Stigma, the unwarranted shame and disgrace associated with mental illness, is a serious problem affecting the estimated 61.5 million Americans who experience mental illness in any given year. Not only do these individuals struggle with the debilitating symptoms of their illness, but they also face various forms of discrimination, social prejudice, judgmental mindsets and other negative behaviors and attitudes.
Stigma Is Prejudice and Discrimination
The word “stigma” can sometimes seem like a clinical reference that lacks the emotional impact of words like “racism” or “sexism.” Yet the stigma associated with mental illness is just as misguided and equally hurtful. Stigma is really just another way of saying “prejudice” and “discrimination.” When ideas and viewpoints are founded on ignorance or misunderstanding, they lead to irrational negative attitudes (prejudices) and acts or behaviors (discrimination) that cause pain and suffering for everyone involved.
Stigma as a Barrier to Care
More than just cruel attitudes or notions, stigma is having a tangible adverse affect upon those enduring mental illness. Studies have shown that the damaging power of stigma is an obstacle that is actually preventing many people from receiving treatment for their mental disorder. One study, including over 90,000 participants worldwide, ranked stigma as the fourth highest of ten barriers to care. Another study confirmed that those suffering from mental illnesses are frequently excluded from employment or educational opportunities because of stereotypes wrongly depicting them as dangerous, unpredictable or generally incompetent. Feelings of shame and embarrassment are profound reasons for not seeking care. Concerns about being harshly judged makes individuals afraid to let anyone know they have a mental health issue. So instead, they suffer in silence without asking for the help they need. Stigma also creates intensified concerns regarding confidentiality. The potential shame of being exposed brings about a deep reluctance to be identified as a “mental health patient.” This causes many people to put off seeing a doctor or psychological professional, which in turn delays or even prevents their recovery.
Stigma as a Barrier to Well-Being
Enjoying good health is not merely about the absence of a disease or health problem. Well-being also includes things like human rights, meaningful social interactions and access to opportunities. When prejudice and discrimination are targeted against those with mental illnesses, it may not only prevent them from getting care, it also denies them basic human dignity, prevents them from making connections in the community and denies them access to opportunities.
Practical Ways to Fight Mental Illness Stigma
It’s important for all people to actively counter stigma and to support the rights and needs of those with mental illness. Taking an active role in the fight against improper attitudes and behaviors will help restore well-being to others and empower them to get the help they need. The “Shatter the Stigma, Mend the Mind” campaign offers many excellent resources for changing the way people think about mental illness. The following list provides some concrete things people can do to help overcome stigma:
- Know the facts. Educate yourself about mental health problems.
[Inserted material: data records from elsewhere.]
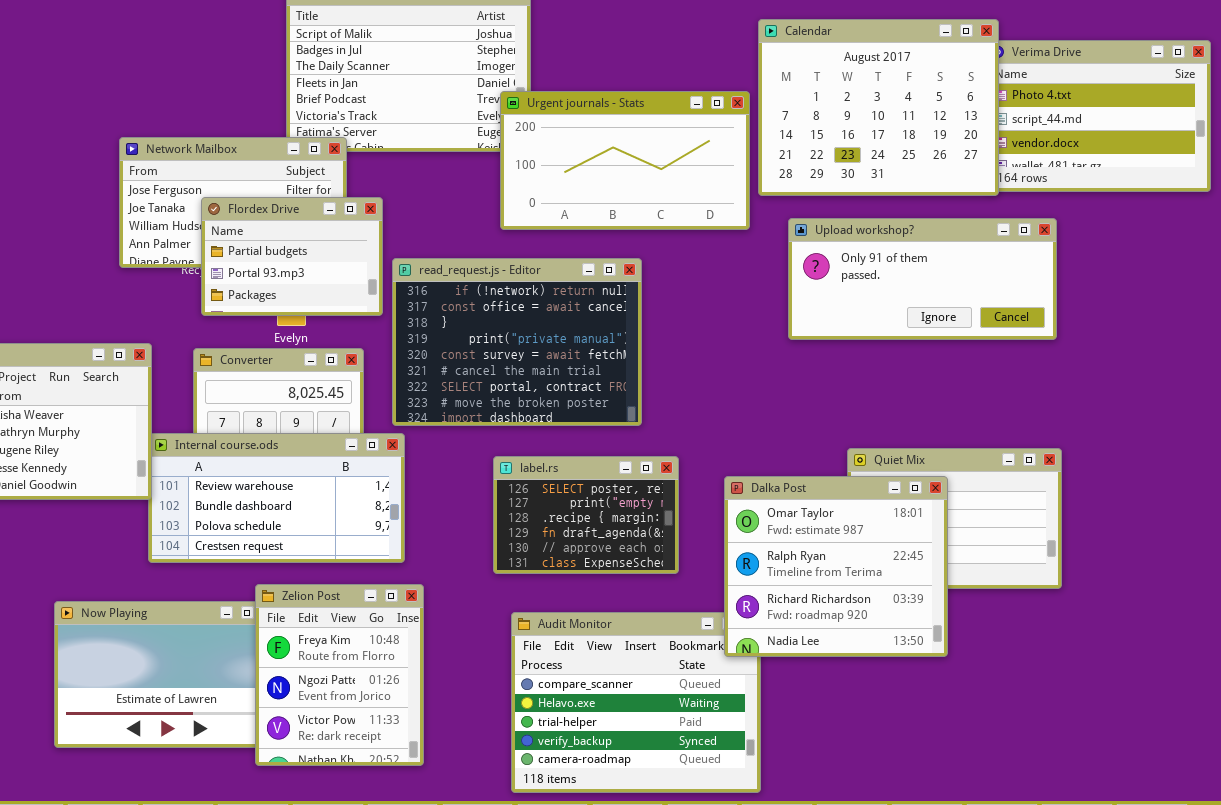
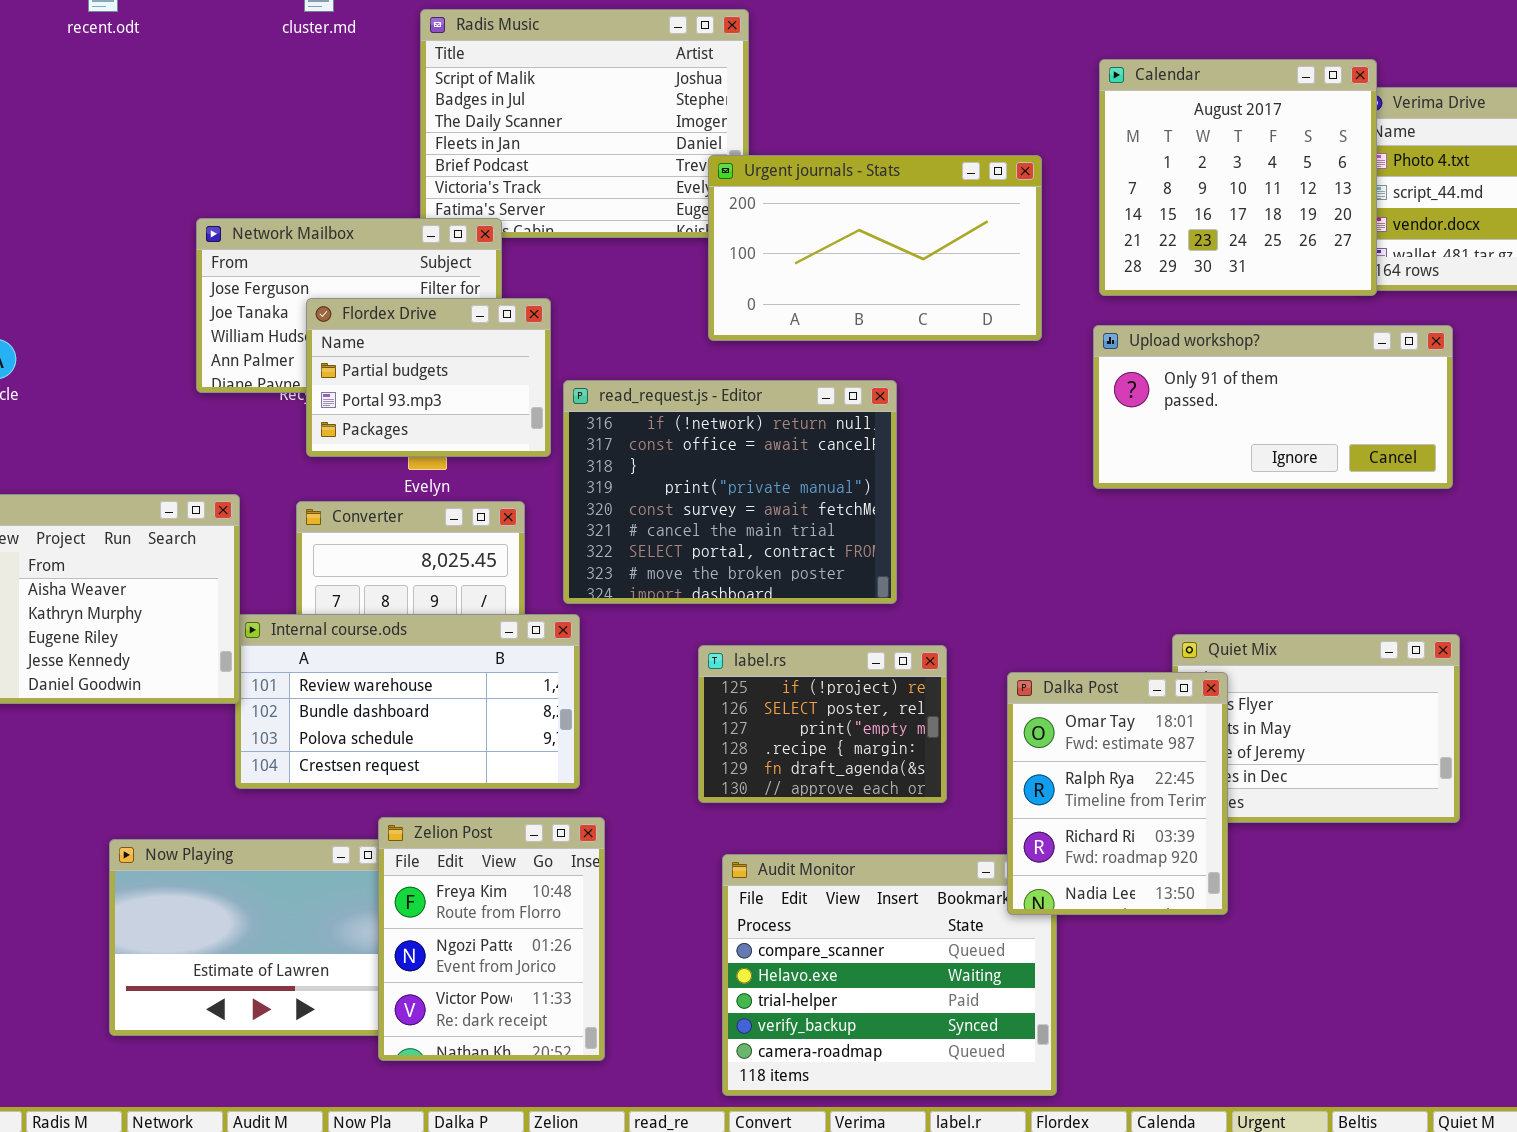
Calendar: [758,19,999,196] -> [1099,59,1377,296], resized
label.rs: [493,456,679,574] -> [698,645,947,803], scrolled up 1 row
Dalka Post: [724,476,948,657] -> [1007,672,1228,915], resized

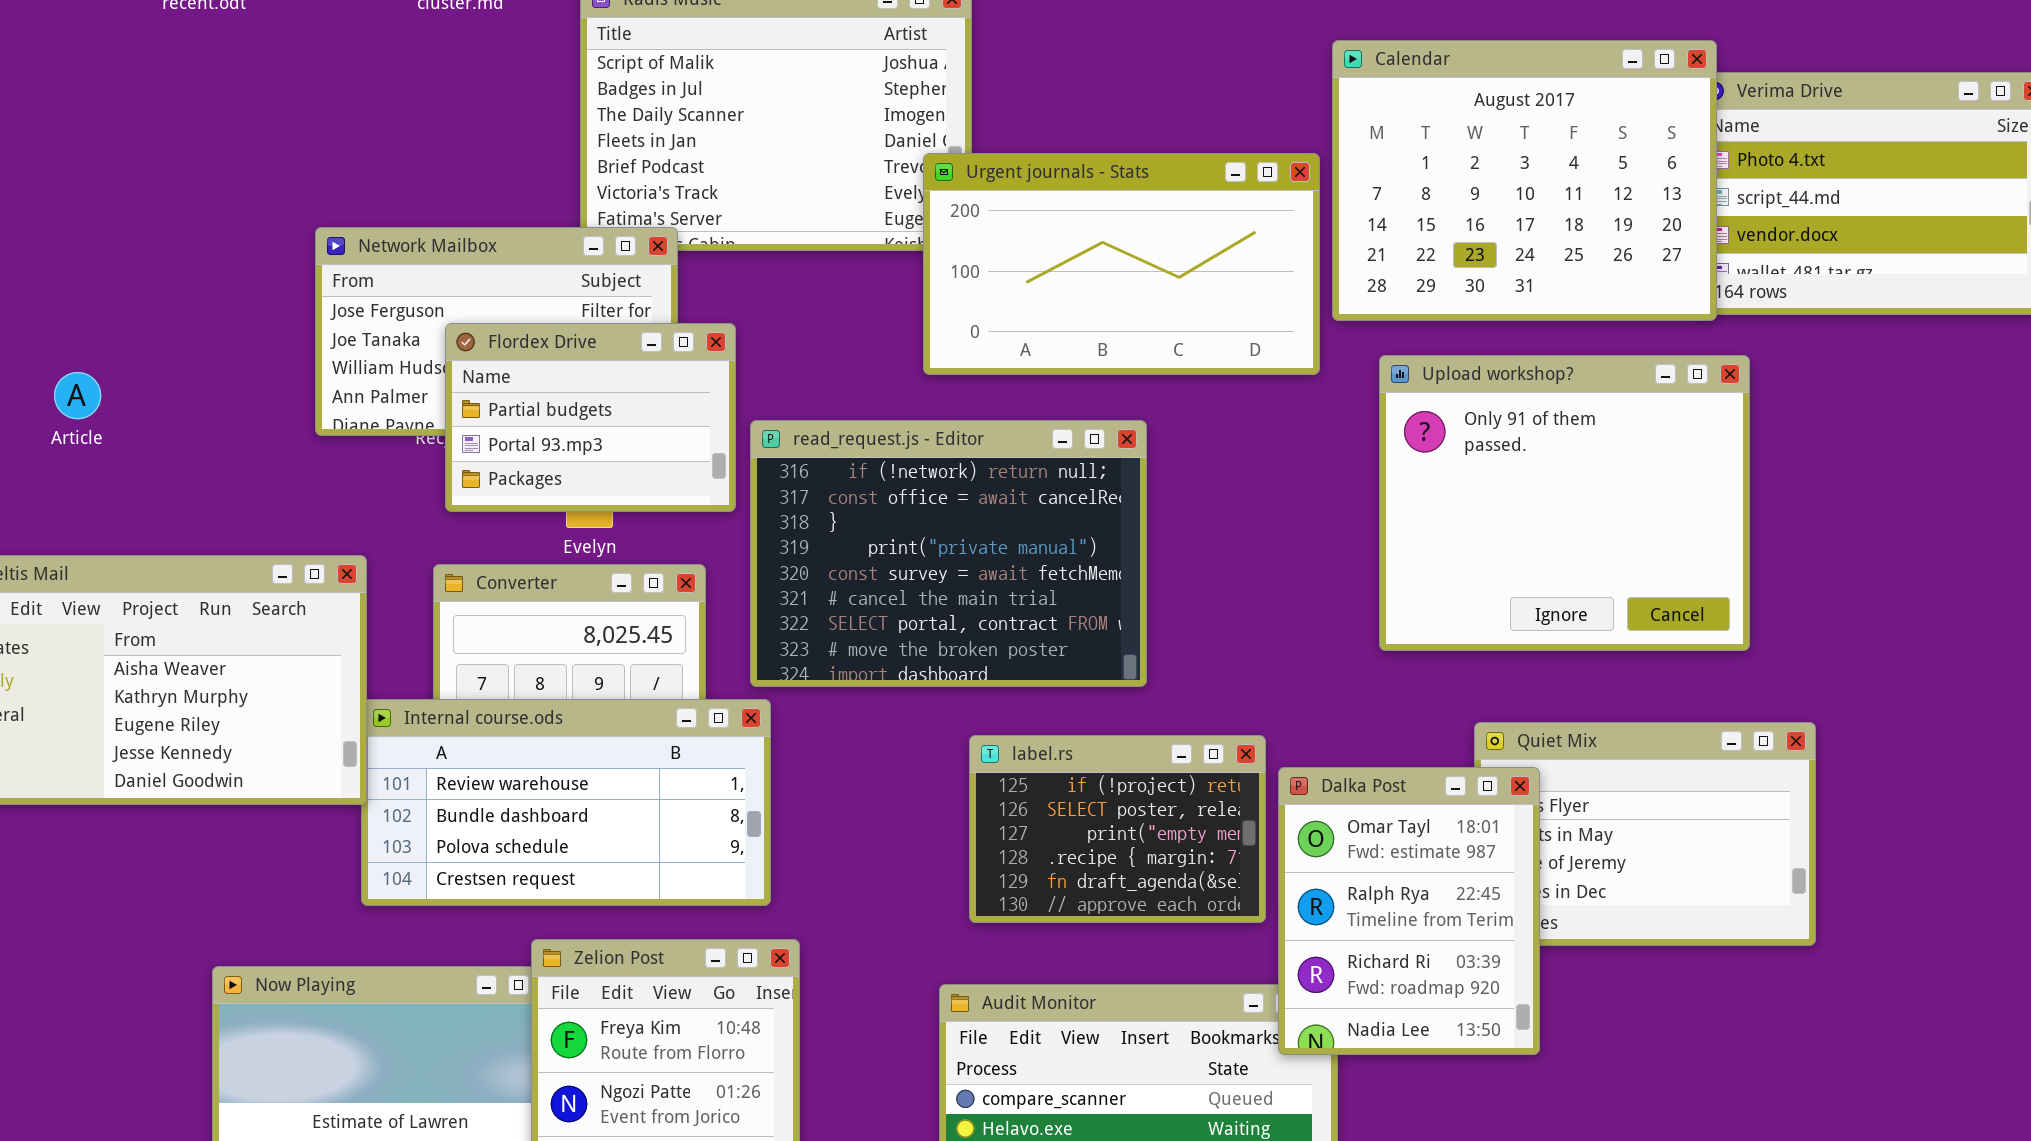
Calendar: [1099,59,1377,296] -> [1332,40,1717,321], resized
Upload workshop?: [1093,325,1453,489] -> [1379,355,1750,651], resized
label.rs: [698,645,947,803] -> [969,735,1266,923], moved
Learn the facts instead of the myths.
- Be aware of your own attitudes and behavior. We all grow up with some judgmental attitudes, but we can change the way we think. View people as unique human beings, not as labels or stereotypes.
- Choose your words carefully. Don’t use hurtful or derogatory language.
- Educate others. Use opportunities to pass on facts and positive attitudes about people with mental health problems. If you encounter information that is not true, challenge the myths and stereotypes to help eliminate false ideas.
- Focus on the positive. People with mental health and substance use problems make valuable contributions to society. Stop talking about the negative stories, while recognizing and applauding the positive ones.
- Support people. Think about how you like others to act toward you and treat people who have mental health problems with dignity and respect.